In case B, Ekman watches your face as you choose whether to press the one-box button or the two-box button without being able to see the buttons (or your finger), and then predicts your choice. Again, his model of your mind is translucent at best to you; probably he’ll guess correctly, but you don’t know what specifically he’s basing his decision off of (and suppose that even if you did, you know that you don’t have sufficient control over your features to prevent information from leaking).
It seems to me that the two cases deserve different responses- in case A, you don’t think your current thoughts will impact Ekman’s move, but in case B, you do. In a normal token trade, you don’t think your current thoughts will impact your partner’s move, but in a mirror token trade, you do. Those differences in belief are because of actual changes in the perceived causal features of the situation, which seems sensible to me.
That is, I think this is a failure of the process you’re using to build causal maps, not the way you’re navigating those causal maps once they’re built. I keep coming back to the criterion “does a missing arrow imply independence?” because that’s the primary criterion for building useful causal maps, and if you have ‘logical nodes’ like “the decision made by an agent with a template X” then it doesn’t make sense to have a copy of that logical node elsewhere that’s allowed to have a distinct value.
That is, I agree that this question is important:
But my answer to it is “don’t try to intervene at a node unless your causal model was built under the assumption you could intervene at that node.” The mirror token trade causal map you used in this post works if you intervene at ‘template,’ but I argue it doesn’t work if you intervene at ‘give?’ unless there’s an arrow that points from ‘give?’ to ‘their decision.’

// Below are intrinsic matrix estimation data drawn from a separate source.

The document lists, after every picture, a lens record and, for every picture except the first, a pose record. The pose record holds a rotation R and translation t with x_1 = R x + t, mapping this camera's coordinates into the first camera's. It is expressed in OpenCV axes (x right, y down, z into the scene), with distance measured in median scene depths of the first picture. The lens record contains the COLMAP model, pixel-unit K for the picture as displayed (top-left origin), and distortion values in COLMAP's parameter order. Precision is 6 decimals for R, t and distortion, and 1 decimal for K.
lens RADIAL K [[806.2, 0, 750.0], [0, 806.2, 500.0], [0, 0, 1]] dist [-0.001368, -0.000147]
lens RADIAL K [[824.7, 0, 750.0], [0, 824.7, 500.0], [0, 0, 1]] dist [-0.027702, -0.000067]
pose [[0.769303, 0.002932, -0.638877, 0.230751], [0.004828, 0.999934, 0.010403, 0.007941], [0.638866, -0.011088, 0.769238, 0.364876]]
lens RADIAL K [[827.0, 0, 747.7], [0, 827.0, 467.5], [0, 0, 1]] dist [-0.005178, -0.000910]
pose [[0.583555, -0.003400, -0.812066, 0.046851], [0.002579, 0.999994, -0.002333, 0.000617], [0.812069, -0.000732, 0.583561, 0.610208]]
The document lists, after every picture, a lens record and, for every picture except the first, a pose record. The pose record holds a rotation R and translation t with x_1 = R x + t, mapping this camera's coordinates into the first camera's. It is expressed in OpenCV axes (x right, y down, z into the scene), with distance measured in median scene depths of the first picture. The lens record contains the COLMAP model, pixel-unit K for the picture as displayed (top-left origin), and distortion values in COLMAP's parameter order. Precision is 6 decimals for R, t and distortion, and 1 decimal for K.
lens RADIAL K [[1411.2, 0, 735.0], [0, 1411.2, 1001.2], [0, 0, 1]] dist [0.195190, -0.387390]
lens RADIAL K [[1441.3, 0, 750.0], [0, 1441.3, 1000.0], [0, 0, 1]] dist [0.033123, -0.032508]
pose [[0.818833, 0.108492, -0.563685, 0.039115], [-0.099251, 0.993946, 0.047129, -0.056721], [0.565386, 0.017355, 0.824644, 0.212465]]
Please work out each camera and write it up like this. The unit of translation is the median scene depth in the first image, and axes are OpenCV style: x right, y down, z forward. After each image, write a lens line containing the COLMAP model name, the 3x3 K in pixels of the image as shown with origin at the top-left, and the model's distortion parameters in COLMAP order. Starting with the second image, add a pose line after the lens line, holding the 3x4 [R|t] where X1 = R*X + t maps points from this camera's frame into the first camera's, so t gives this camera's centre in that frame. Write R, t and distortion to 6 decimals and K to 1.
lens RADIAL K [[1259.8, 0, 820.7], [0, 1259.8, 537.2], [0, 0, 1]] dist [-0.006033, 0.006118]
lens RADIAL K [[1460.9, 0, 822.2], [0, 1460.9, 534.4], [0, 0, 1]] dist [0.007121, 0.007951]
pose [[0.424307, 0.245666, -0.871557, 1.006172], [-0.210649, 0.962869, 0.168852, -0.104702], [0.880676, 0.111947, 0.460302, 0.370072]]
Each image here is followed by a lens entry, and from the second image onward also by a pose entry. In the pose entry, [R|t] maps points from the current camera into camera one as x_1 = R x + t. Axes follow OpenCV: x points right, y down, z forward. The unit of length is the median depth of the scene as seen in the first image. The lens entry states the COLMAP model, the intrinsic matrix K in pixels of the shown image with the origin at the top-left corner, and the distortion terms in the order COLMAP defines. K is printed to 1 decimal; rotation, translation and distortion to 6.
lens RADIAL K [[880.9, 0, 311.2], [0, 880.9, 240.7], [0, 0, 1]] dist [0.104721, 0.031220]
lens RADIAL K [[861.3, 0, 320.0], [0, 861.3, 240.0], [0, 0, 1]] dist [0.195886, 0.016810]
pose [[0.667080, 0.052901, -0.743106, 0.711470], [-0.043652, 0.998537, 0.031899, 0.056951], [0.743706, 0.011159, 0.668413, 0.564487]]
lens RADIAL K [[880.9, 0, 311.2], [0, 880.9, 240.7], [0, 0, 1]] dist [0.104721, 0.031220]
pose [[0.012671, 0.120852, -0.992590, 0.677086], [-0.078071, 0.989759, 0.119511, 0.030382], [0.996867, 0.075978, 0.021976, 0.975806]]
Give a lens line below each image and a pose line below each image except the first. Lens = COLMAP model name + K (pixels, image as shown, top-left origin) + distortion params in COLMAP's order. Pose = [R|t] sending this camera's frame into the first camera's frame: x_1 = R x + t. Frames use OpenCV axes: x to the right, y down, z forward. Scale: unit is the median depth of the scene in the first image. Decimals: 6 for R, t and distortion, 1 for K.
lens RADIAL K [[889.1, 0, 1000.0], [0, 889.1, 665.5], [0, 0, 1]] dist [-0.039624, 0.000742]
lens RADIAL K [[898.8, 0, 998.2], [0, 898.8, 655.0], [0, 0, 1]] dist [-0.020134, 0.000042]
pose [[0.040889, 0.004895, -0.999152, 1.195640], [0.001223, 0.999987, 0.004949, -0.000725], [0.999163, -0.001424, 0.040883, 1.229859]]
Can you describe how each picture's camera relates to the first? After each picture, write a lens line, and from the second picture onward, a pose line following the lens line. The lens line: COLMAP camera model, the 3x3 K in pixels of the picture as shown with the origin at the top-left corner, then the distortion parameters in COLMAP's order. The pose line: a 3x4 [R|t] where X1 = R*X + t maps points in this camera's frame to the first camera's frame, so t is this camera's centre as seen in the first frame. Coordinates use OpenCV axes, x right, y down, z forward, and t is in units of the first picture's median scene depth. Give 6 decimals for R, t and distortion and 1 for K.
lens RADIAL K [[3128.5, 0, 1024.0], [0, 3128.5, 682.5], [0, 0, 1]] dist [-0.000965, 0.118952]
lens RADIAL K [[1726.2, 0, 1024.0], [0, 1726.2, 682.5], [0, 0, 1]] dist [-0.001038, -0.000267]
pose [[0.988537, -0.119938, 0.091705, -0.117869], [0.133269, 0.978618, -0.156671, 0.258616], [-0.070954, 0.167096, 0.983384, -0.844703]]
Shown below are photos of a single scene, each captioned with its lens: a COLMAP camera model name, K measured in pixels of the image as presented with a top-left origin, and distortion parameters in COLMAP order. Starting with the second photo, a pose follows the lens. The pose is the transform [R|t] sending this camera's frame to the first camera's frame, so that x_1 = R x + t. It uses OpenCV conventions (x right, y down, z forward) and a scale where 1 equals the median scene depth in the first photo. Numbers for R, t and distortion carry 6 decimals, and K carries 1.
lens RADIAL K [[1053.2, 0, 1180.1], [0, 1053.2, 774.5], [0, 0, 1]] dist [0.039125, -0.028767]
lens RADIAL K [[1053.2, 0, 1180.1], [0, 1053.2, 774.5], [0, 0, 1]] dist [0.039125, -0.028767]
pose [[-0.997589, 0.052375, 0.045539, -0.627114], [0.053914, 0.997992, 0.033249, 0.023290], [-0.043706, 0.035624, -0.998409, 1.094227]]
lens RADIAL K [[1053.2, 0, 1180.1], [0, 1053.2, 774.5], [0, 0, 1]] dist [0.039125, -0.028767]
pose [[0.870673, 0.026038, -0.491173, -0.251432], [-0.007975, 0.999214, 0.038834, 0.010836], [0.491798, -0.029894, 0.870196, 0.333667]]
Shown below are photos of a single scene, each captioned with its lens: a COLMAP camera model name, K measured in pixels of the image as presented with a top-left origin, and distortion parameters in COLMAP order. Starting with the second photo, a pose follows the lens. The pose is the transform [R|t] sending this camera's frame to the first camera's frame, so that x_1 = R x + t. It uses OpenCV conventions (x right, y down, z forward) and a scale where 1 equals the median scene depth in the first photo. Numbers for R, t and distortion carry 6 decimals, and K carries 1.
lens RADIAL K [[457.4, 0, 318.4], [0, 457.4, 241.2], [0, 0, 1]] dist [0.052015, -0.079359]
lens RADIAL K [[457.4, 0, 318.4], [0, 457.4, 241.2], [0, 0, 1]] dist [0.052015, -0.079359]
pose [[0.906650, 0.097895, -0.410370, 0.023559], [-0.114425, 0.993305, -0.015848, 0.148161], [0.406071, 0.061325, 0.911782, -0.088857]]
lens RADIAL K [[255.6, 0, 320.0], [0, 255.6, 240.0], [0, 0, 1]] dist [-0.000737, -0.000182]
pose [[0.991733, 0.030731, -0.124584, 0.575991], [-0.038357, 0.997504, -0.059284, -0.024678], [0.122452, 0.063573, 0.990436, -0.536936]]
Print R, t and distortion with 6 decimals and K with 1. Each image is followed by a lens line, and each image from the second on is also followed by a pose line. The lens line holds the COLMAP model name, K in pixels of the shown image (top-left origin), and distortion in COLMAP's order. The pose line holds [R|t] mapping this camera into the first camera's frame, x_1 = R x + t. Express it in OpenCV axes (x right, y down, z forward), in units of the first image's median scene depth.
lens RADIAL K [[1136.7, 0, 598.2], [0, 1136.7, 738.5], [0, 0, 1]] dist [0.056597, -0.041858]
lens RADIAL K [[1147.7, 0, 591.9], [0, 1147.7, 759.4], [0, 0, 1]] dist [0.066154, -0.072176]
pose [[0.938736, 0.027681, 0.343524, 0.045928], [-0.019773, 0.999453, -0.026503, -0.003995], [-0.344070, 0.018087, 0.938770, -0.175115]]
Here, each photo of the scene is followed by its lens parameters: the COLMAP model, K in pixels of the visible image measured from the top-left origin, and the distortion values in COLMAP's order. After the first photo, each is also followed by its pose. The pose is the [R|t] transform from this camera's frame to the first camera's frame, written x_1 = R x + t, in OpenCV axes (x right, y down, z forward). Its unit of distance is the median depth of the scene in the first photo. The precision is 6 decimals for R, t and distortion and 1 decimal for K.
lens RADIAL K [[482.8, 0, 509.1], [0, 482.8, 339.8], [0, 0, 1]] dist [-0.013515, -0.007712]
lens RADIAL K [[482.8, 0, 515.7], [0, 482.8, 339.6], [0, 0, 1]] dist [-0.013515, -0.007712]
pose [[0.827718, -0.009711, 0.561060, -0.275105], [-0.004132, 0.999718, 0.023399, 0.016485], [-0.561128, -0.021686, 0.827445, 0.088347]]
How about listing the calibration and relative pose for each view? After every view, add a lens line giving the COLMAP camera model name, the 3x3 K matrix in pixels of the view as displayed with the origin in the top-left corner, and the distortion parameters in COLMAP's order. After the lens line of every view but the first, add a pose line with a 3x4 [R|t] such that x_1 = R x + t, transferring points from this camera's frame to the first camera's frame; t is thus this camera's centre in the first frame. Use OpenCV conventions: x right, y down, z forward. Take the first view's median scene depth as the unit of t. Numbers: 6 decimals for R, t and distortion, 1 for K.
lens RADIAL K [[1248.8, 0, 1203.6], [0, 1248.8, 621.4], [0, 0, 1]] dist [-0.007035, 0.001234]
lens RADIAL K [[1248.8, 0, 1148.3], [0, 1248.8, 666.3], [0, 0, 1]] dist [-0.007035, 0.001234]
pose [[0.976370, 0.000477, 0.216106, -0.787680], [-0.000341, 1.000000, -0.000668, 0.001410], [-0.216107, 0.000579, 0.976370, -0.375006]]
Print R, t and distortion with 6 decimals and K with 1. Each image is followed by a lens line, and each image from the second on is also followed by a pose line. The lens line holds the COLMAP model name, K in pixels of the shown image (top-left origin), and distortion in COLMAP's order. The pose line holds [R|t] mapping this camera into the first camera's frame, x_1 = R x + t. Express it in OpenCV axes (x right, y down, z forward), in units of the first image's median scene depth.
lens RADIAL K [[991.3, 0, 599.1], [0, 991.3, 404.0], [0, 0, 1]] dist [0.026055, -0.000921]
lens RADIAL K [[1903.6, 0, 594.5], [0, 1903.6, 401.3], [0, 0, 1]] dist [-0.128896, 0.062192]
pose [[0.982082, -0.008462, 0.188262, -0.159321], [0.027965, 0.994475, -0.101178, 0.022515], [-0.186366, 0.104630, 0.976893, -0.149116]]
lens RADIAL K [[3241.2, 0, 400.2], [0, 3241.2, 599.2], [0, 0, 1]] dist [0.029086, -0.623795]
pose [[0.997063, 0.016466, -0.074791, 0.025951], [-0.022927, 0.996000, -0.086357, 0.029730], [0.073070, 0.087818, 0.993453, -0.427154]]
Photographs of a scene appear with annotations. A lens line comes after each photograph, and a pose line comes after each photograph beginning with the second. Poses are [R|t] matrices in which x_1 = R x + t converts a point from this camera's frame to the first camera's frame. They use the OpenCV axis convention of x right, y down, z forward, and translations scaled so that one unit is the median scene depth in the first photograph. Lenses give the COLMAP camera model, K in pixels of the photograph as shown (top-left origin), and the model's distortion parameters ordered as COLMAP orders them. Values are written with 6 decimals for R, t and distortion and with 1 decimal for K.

I think I see do(.) operator as less capable than you do; in cases where the physicality of our computation matters then we need to have arrows pointing out of the node where we intervene that we don’t need when we can ignore the impacts of having to physically perform computations in reality. Furthermore, it seems to me that when we’re at the level where how we physically process possibilities matters, ‘decision theory’ may not be a useful concept anymore.
Cool, it sounds like we mostly agree. For instance, I agree that once you set up the graph correctly, you can intervene
do(.)
style and get the Right Answer. The general thrust of these posts is that “setting up the graph correctly” involves drawing in lines / representing world-structure that is generally considered (by many) to be “non-causal”.Figuring out what graph to draw is indeed the hard part of the problem—my point is merely that “graphs that represent the causal structure of the universe and only the causal structure of the universe” are not the right sort of graphs to draw, in the same way that a propensity theory of probability that only allows information to propagate causally is not a good way to reason about probabilities.
Figuring out what sort of graphs we do want to intervene on requires stepping beyond a purely causal decision theory.